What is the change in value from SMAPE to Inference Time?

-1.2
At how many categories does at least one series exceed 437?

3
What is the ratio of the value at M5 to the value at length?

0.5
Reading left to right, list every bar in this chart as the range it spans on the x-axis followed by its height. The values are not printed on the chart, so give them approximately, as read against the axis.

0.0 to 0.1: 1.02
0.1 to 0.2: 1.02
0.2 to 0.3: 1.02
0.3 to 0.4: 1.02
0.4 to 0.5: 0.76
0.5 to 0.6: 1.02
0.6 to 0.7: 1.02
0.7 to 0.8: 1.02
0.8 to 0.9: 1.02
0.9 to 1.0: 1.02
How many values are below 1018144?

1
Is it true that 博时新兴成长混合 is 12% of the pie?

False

▬▬▬

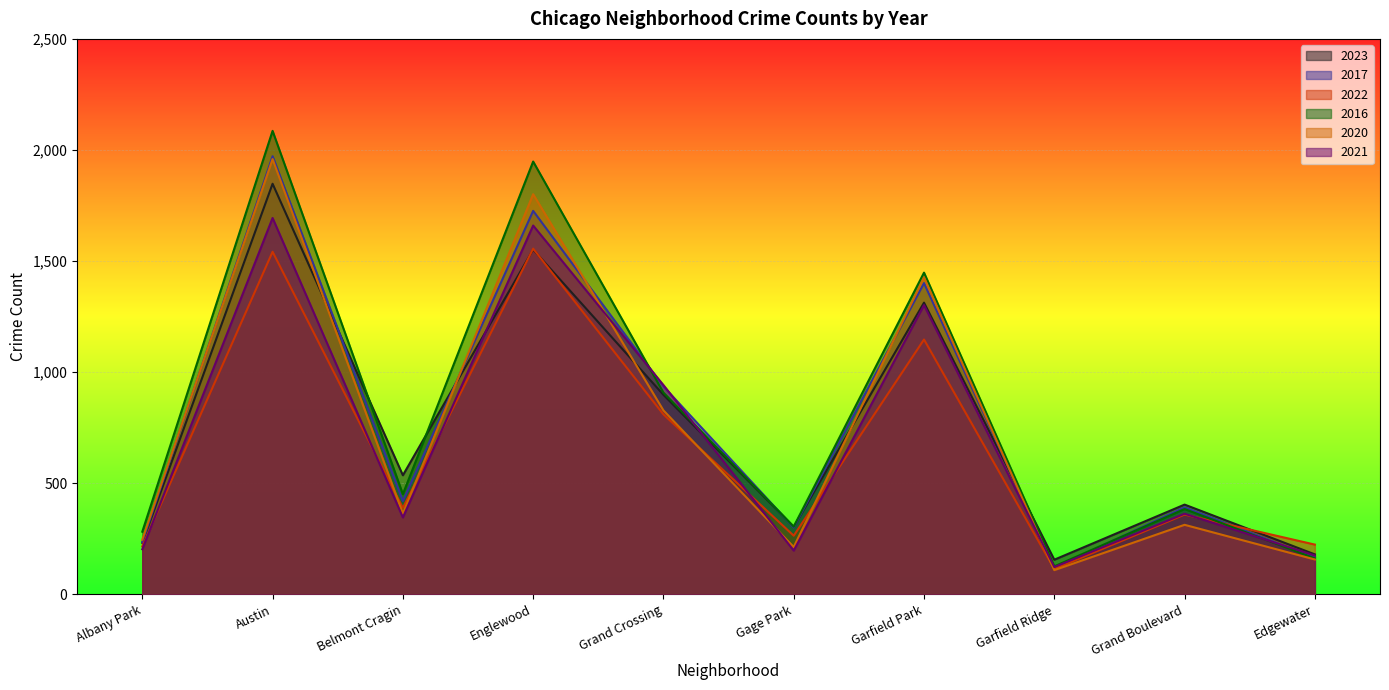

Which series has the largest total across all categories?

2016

▬▬▬

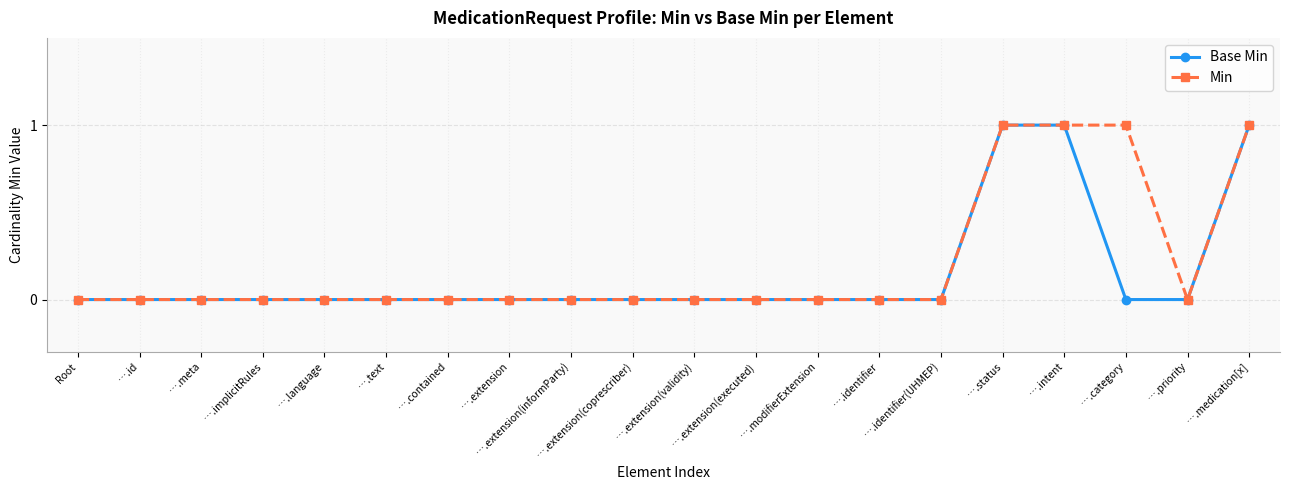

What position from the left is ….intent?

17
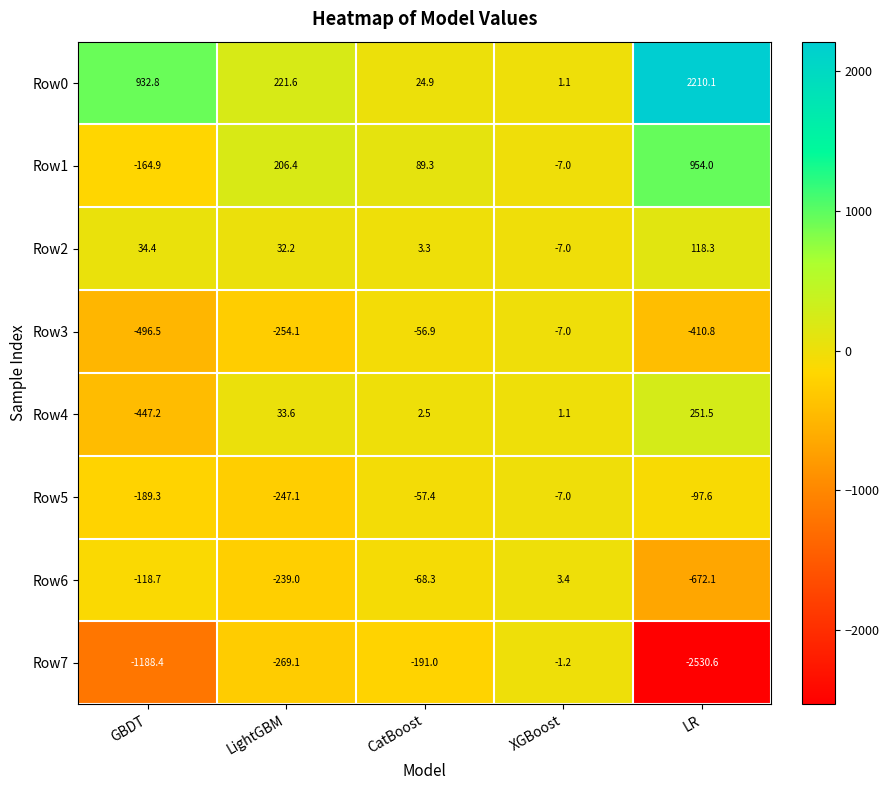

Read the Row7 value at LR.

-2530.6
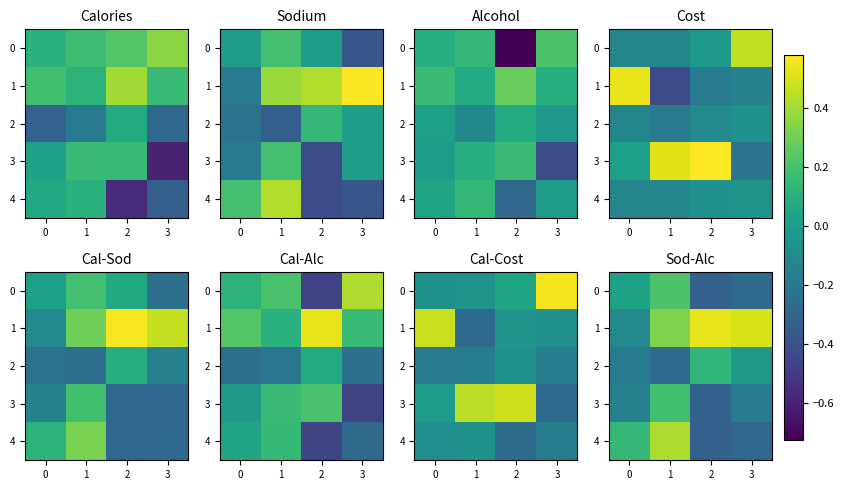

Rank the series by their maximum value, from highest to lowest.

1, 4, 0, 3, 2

▬▬▬

• PROBLEM DESCRIPTION: Recast the rows above, from the line containing "Rank the series" through the line containing "1, 4, 0, 3, 2" (both included), as a JSON list of strings with one string per line and blank lines left out.

• SOLUTION:
[
  "Rank the series by their maximum value, from highest to lowest.",
  "1, 4, 0, 3, 2"
]